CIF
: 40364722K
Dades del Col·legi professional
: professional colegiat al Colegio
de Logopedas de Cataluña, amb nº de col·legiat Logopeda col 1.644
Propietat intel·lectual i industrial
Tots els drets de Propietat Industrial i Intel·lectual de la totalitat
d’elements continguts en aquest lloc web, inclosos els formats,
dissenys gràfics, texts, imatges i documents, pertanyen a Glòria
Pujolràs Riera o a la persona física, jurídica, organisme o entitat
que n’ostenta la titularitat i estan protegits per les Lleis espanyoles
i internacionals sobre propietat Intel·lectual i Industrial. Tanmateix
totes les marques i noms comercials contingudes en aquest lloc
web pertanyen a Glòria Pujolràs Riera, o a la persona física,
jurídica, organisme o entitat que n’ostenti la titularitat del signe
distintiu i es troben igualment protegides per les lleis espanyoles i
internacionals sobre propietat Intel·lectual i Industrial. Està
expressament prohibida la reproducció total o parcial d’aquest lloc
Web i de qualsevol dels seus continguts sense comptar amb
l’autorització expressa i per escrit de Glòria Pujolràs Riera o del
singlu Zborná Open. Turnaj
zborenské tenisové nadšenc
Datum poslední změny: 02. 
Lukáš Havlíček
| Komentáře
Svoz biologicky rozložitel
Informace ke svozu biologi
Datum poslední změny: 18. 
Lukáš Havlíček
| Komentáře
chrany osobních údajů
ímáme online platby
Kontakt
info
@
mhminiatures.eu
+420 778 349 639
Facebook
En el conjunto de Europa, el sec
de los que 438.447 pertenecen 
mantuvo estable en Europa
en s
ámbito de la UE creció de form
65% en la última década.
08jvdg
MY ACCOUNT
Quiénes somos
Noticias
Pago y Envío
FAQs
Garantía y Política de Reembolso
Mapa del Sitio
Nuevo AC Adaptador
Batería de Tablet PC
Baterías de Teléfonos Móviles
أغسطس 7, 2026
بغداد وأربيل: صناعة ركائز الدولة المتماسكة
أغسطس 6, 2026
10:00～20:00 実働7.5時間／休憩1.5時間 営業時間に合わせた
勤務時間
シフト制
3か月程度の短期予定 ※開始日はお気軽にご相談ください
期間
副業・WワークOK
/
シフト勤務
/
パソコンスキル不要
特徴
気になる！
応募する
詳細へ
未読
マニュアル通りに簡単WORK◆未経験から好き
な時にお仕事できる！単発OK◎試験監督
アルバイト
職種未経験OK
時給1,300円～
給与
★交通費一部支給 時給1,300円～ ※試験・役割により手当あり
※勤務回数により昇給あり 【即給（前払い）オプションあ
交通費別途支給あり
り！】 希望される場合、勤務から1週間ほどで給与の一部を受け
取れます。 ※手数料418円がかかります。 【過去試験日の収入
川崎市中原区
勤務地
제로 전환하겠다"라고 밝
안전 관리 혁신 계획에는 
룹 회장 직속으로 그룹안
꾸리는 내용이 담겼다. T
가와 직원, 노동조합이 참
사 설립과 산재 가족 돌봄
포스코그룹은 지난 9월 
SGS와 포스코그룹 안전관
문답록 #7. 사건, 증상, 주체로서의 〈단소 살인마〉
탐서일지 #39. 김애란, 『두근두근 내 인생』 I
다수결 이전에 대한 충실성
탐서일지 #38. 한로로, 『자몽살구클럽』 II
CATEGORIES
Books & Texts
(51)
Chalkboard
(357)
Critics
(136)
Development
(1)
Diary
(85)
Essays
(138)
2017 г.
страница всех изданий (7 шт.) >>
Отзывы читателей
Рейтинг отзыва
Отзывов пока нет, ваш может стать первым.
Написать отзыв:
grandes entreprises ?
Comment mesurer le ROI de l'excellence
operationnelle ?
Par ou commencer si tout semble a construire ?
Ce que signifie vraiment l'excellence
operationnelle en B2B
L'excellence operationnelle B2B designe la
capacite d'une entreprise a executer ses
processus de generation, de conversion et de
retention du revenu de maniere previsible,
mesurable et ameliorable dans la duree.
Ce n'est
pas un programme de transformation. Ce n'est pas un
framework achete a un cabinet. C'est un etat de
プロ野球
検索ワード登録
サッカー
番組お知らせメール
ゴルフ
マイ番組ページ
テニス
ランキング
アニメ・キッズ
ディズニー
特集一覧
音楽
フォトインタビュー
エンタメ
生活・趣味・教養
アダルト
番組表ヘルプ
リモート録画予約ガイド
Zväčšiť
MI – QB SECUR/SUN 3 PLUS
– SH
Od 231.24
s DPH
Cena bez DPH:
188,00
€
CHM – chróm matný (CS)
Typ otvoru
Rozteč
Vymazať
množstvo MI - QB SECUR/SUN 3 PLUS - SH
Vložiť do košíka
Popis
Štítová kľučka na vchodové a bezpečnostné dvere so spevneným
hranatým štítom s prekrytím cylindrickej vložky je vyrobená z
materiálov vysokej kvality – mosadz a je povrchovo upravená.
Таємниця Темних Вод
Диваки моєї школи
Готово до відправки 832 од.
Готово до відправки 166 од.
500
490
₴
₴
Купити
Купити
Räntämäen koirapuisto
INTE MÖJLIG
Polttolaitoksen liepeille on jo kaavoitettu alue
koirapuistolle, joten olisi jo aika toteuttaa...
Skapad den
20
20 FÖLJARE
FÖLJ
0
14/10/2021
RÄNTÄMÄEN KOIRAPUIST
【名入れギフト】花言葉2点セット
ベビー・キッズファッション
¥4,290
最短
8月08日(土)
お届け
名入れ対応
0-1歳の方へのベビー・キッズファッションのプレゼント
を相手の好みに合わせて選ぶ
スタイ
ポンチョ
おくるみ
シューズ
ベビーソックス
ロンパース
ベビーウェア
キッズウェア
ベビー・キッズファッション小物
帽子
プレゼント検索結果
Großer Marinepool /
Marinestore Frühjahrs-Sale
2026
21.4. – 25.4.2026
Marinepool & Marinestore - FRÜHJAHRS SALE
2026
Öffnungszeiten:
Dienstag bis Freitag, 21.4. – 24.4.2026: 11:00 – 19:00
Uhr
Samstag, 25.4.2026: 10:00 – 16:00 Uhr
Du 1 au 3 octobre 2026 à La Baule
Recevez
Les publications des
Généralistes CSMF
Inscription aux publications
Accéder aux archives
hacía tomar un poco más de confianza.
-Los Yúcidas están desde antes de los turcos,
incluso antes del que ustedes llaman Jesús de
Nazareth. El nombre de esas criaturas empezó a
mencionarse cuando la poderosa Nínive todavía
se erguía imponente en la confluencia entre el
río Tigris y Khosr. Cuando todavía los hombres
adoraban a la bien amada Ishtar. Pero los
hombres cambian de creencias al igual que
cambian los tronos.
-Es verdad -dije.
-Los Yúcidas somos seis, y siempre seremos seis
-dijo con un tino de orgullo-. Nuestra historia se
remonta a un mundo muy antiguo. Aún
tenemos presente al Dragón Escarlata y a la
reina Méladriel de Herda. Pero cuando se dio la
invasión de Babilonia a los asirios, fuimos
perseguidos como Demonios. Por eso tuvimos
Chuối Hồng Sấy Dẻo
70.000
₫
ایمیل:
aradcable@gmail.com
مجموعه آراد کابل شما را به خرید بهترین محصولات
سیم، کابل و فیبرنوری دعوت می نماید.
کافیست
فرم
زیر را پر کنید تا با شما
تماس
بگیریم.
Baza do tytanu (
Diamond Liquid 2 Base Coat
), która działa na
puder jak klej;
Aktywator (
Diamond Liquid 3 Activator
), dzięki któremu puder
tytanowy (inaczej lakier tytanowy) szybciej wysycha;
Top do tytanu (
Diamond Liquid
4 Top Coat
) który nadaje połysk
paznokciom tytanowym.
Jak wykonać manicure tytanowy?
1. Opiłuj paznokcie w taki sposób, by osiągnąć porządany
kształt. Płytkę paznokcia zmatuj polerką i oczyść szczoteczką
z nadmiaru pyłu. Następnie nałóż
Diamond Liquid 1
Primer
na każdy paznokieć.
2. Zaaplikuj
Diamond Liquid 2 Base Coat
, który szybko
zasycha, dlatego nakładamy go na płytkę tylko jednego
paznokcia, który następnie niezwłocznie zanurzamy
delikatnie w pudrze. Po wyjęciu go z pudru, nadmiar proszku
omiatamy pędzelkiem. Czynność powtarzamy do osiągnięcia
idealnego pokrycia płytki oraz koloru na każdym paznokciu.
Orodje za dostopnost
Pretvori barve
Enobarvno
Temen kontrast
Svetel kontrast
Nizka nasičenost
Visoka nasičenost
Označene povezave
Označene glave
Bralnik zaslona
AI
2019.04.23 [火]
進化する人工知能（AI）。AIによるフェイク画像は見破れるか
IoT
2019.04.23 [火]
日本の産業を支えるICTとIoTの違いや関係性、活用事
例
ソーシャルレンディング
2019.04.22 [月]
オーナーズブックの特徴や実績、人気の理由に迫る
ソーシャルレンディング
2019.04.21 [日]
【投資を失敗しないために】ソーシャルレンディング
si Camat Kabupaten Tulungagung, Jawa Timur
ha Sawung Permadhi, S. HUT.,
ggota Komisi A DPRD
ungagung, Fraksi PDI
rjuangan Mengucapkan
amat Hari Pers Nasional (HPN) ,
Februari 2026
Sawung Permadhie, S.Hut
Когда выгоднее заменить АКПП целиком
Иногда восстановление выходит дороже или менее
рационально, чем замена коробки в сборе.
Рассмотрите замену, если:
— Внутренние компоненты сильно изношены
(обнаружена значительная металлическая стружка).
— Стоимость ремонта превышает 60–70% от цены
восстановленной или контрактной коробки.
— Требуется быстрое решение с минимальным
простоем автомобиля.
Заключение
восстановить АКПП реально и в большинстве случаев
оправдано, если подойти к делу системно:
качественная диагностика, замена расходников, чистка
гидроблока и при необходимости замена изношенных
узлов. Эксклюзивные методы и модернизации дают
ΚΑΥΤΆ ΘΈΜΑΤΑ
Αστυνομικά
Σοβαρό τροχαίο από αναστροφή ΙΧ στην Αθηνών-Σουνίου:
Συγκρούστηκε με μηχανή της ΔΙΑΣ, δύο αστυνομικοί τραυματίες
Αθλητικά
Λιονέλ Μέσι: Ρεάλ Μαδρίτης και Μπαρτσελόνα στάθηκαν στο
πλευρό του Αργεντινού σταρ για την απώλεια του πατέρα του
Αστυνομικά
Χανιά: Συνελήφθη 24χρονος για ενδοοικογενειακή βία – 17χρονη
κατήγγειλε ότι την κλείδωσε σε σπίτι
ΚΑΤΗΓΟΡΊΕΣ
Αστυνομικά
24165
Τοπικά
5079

--- EXERCISE BRIEF ---
For the lines above, output exactly those from the line containing "룹 회장 직속으로 그룹안" through the line containing "Par ou commencer", and skip the others.

--- EXERCISE ANSWER ---
룹 회장 직속으로 그룹안
꾸리는 내용이 담겼다. T
가와 직원, 노동조합이 참
사 설립과 산재 가족 돌봄
포스코그룹은 지난 9월 
SGS와 포스코그룹 안전관
문답록 #7. 사건, 증상, 주체로서의 〈단소 살인마〉
탐서일지 #39. 김애란, 『두근두근 내 인생』 I
다수결 이전에 대한 충실성
탐서일지 #38. 한로로, 『자몽살구클럽』 II
CATEGORIES
Books & Texts
(51)
Chalkboard
(357)
Critics
(136)
Development
(1)
Diary
(85)
Essays
(138)
2017 г.
страница всех изданий (7 шт.) >>
Отзывы читателей
Рейтинг отзыва
Отзывов пока нет, ваш может стать первым.
Написать отзыв:
grandes entreprises ?
Comment mesurer le ROI de l'excellence
operationnelle ?
Par ou commencer si tout semble a construire ?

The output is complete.